THE EMBODIMENTS OF THE INVENTION IN WHICH AN EXCLUSIVE
PROPERTY OR PRIVILEGE IS CLAIMED ARE DEFINED AS FOLLOWS:

1. Apparatus for use in a system for growing cystalline bodies of selected shape from a melt wherein said melt is derived from a crucible by a capillary die member, and said crystalline body is grown from a liquid/solid growth interface at the top end of said capillary die member, said apparatus comprising an improved capillary die member having a top end, a bottom end, at least one exterior side wall surface of said capillary die member extending between said top and bottom ends, and a plurality of capillaries in the form of a plurality of grooves of capillary dimension formed in said exterior side wall surface of said die member, said grooves terminating at select locations along the top end of said die member so that melt can be drawn from said crucible to said top end via said grooves as said crystalline body is grown from said liquid/solid growth inter-face at the top end of said die member.

2. Apparatus according to claim 1, wherein said die member is a single integrally-formed member.

3. Apparatus according to claim 1 including a cavity formed in the top end of said die member for collecting melt as said crystalline body is grown from said liquid/solid growth interface at said top end.

4. Apparatus according to claim 3, wherein said grooves extend substantially from said bottom end to said top end.

5. Apparatus according to claim 1, wherein said bottom end is larger in plan view than said top end.

6. Apparatus according to claim 5, wherein said die top end comprises a relatively narrow, elongated rectangle in plan view.

7. Apparatus according to claim 1 for use is a system for growing crystalline bodies of silicon, wherein said die member is formed of graphite.

8. Apparatus according to claim 6 further including a crucible and means for supporting said die member with respect to said crucible.

9. Apparatus according to claim 1 wherein said die member comprises a tapered block having rectangular top and bottom ends, said bottom end being larger in plan view than said top end.

10. Apparatus according to claim 1, wherein said member includes at least two side wall surfaces, each including a plurality of said grooves.

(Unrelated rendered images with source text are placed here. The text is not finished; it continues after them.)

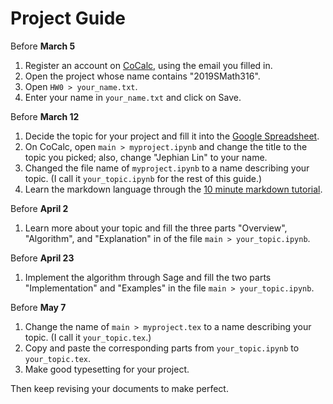 # Project Guide

Before **March 5**
1. Register an account on [CoCalc](https://cocalc.com/), using the email you filled in.
2. Open the project whose name contains "2019SMath316".
3. Open `HW0 > your_name.txt`.
4. Enter your name in `your_name.txt` and click on Save.

Before **March 12**
1. Decide the topic for your project and fill it into the [Google Spreadsheet](https://docs.google.com/spreadsheets/d/1g4T5AaM7NxUu28cFv3z0Dzg3ODD_zyc6WFU2rEITLTk/edit?usp=sharing).
2. On CoCalc, open `main > myproject.ipynb` and change the title to the topic you picked; also, change "Jephian Lin" to your name.
3. Changed the file name of `myproject.ipynb` to a name describing your topic.  (I call it `your_topic.ipynb` for the rest of this guide.)
4. Learn the markdown language through the [10 minute markdown tutorial](https://commonmark.org/help/tutorial/).

Before **April 2**
1. Learn more about your topic and fill the three parts "Overview", "Algorithm", and "Explanation" in of the file `main > your_topic.ipynb`.

Before **April 23**
1. Implement the algorithm through Sage and fill the two parts "Implementation" and "Examples" in the file `main > your_topic.ipynb`.

Before **May 7**
1. Change the name of `main > myproject.tex` to a name describing your topic.  (I call it `your_topic.tex`.)
2. Copy and paste the corresponding parts from `your_topic.ipynb` to `your_topic.tex`.  
3. Make good typesetting for your project.

Then keep revising your documents to make perfect.
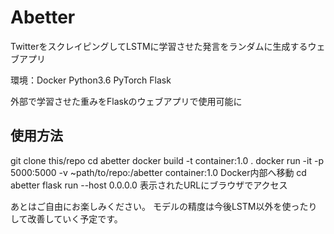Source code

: # Abetter
TwitterをスクレイピングしてLSTMに学習させた発言をランダムに生成するウェブアプリ

環境：Docker
Python3.6
PyTorch
Flask

外部で学習させた重みをFlaskのウェブアプリで使用可能に

## 使用方法
git clone this/repo
cd abetter
docker build -t container:1.0 .
docker run -it -p 5000:5000 -v ~path/to/repo:/abetter container:1.0
Docker内部へ移動
cd abetter
flask run --host 0.0.0.0
表示されたURLにブラウザでアクセス

あとはご自由にお楽しみください。
モデルの精度は今後LSTM以外を使ったりして改善していく予定です。
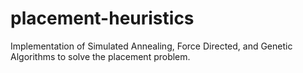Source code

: # placement-heuristics
Implementation of Simulated Annealing, Force Directed, and Genetic Algorithms to solve the placement problem.
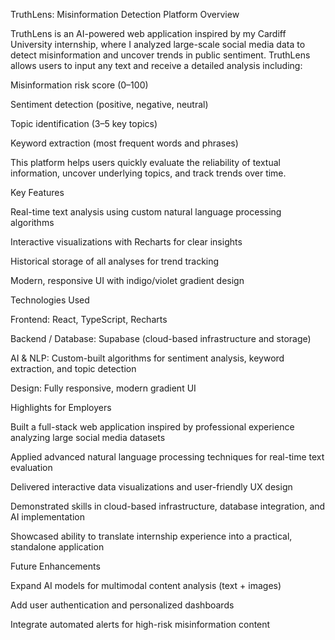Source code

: TruthLens: Misinformation Detection Platform
Overview

TruthLens is an AI-powered web application inspired by my Cardiff University internship, where I analyzed large-scale social media data to detect misinformation and uncover trends in public sentiment. TruthLens allows users to input any text and receive a detailed analysis including:

Misinformation risk score (0–100)

Sentiment detection (positive, negative, neutral)

Topic identification (3–5 key topics)

Keyword extraction (most frequent words and phrases)

This platform helps users quickly evaluate the reliability of textual information, uncover underlying topics, and track trends over time.

Key Features

Real-time text analysis using custom natural language processing algorithms

Interactive visualizations with Recharts for clear insights

Historical storage of all analyses for trend tracking

Modern, responsive UI with indigo/violet gradient design

Technologies Used

Frontend: React, TypeScript, Recharts

Backend / Database: Supabase (cloud-based infrastructure and storage)

AI & NLP: Custom-built algorithms for sentiment analysis, keyword extraction, and topic detection

Design: Fully responsive, modern gradient UI

Highlights for Employers

Built a full-stack web application inspired by professional experience analyzing large social media datasets

Applied advanced natural language processing techniques for real-time text evaluation

Delivered interactive data visualizations and user-friendly UX design

Demonstrated skills in cloud-based infrastructure, database integration, and AI implementation

Showcased ability to translate internship experience into a practical, standalone application

Future Enhancements

Expand AI models for multimodal content analysis (text + images)

Add user authentication and personalized dashboards

Integrate automated alerts for high-risk misinformation content
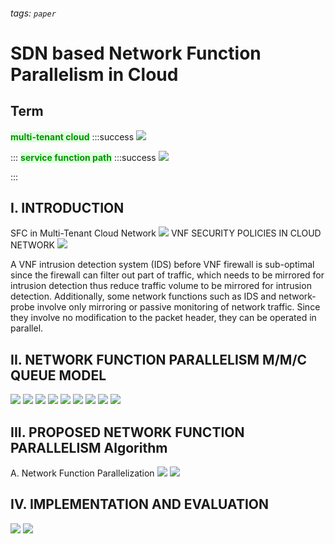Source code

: <style>
.green {
  background-color: #DEFFDE;
  color: #009400;
}
.blue {
  background-color: #DEFFFF;
  color: #5959FF;
}
.red {
  color: #DC143C;
}
</style>
###### tags: `paper`
# SDN based Network Function Parallelism in Cloud
## Term
<span class="green">**multi-tenant cloud**</span>
:::success
![](https://i.imgur.com/Fae1r9A.png)



:::
<span class="green">**service function path**</span>
:::success
![](https://i.imgur.com/mCHZGsE.png)



:::

## I. INTRODUCTION
SFC in Multi-Tenant Cloud Network
![](https://i.imgur.com/k0t4J7o.png)
VNF SECURITY POLICIES IN CLOUD NETWORK
![](https://i.imgur.com/9f5zq8F.png)

A VNF intrusion detection system (IDS) before VNF firewall is sub-optimal since the firewall can filter out part of traffic, which needs to be mirrored for intrusion detection thus reduce traffic volume to be mirrored for intrusion detection. Additionally, some network functions such as IDS and network-probe involve only mirroring or passive monitoring of network traffic. Since they involve no modification to the packet header, they can be operated in parallel.
## II. NETWORK FUNCTION PARALLELISM M/M/C QUEUE MODEL

![](https://i.imgur.com/5Kf4Ip0.png)
![](https://i.imgur.com/JhftPGq.png)
![](https://i.imgur.com/TUy130x.png)
![](https://i.imgur.com/rg3aUTl.png)
![](https://i.imgur.com/hDxjFVq.png)
![](https://i.imgur.com/UQDlTyT.png)
![](https://i.imgur.com/1niNrfd.png)
![](https://i.imgur.com/oipzITx.png)
![](https://i.imgur.com/TUFNghZ.png)

## III. PROPOSED NETWORK FUNCTION PARALLELISM Algorithm
A. Network Function Parallelization
![](https://i.imgur.com/rStydSX.png)
![](https://i.imgur.com/PxMuR1T.png)

## IV. IMPLEMENTATION AND EVALUATION
![](https://i.imgur.com/WIGbTsA.png)
![](https://i.imgur.com/PrQf8QH.png)




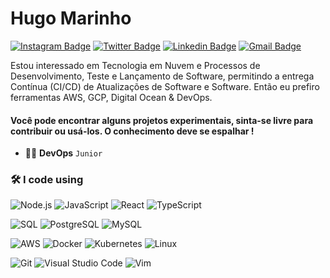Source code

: # Hugo Marinho

[![Instagram Badge](https://img.shields.io/badge/-@hugomarinhosilva-6633cc?style=flat-square&labelColor=6633cc&logo=instagram&logoColor=white&link=https://www.instagram.com/hugomarinhosilva/)](https://www.instagram.com/hugomarinhosilva/) 
[![Twitter Badge](https://img.shields.io/badge/-@HugoMarinhoS-6633cc?style=flat-square&labelColor=6633cc&logo=twitter&logoColor=white&link=https://twitter.com/dieegosf)](https://twitter.com/HugoMarinhoS) 
[![Linkedin Badge](https://img.shields.io/badge/-Hugo%20Marinho-6633cc?style=flat-square&logo=Linkedin&logoColor=white&link=https://www.linkedin.com/in/hugo-marinho-855a831a9/)](https://www.linkedin.com/in/hugo-marinho-855a831a9/) 
[![Gmail Badge](https://img.shields.io/badge/-hugomarinho.to@gmail.com-6633cc?style=flat-square&logo=Gmail&logoColor=white&link=mailto:hugomarinho.to@gmail.com)](mailto:hugomarinho.to@gmail.com)

Estou interessado em Tecnologia em Nuvem e Processos de Desenvolvimento, Teste e Lançamento de Software, permitindo a entrega Contínua (CI/CD) de Atualizações de Software e Software. Então eu prefiro ferramentas AWS, GCP, Digital Ocean & DevOps.

#### Você pode encontrar alguns projetos experimentais, sinta-se livre para contribuir ou usá-los. O conhecimento deve se espalhar !


- 🐱‍💻  **DevOps** `Junior`


### 🛠 I code using

![Node.js](https://img.shields.io/badge/-Node.js-05122A?&logo=node.js)
![JavaScript](https://img.shields.io/badge/-JavaScript-05122A?&logo=JavaScript)
![React](https://img.shields.io/badge/-React-05122A?&logo=React)
![TypeScript](https://img.shields.io/badge/-TypeScript-05122A?&logo=TypeScript)

![SQL](https://img.shields.io/badge/-SQL-05122A?&logo=MySQL)
![PostgreSQL](https://img.shields.io/badge/-PostgreSQL-05122A?style=flat&logo=PostgreSQL)
![MySQL](https://img.shields.io/badge/-MySQL-05122A?style=flat&logo=MySQL)

![AWS](https://img.shields.io/badge/-AWS-05122A?&logo=Amazon-AWS&logoColor=F90)
![Docker](https://img.shields.io/badge/-Docker-05122A?&logo=Docker)
![Kubernetes](https://img.shields.io/badge/-Kubernetes-05122A?&logo=Kubernetes)
![Linux](https://img.shields.io/badge/-Linux-05122A?&logo=Linux)

![Git](https://img.shields.io/badge/-Git-05122A?style=flat&logo=git)
![Visual Studio Code](https://img.shields.io/badge/-VS%20Code-05122A?style=flat&logo=visual-studio-code&logoColor=007ACC)
![Vim](https://img.shields.io/badge/-VIM-05122A?style=flat&logo=neovim)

11. Apparatus according to claim 8, wherein said die member includes at least two holes extending through said member and said means for supporting said die member with respect to said crucible comprises at least two pins extendable through the respective holes in said die member and supportable by said crucible.

12. Apparatus according to claim 1, wherein said grooves are each triangular in cross-section.

13. Apparatus according to claim 12, wherein the apex angle of each said groove is approximately 60°.

14. Apparatus according to claim 1, wherein said grooves are each substantially semi-circular in cross-section.

15. Apparatus according to claim 1, wherein said grooves are each substantially square in cross-section.

16. Apparatus according to claim 1, wherein the depth of each of said grooves is less than twice the width of said groove.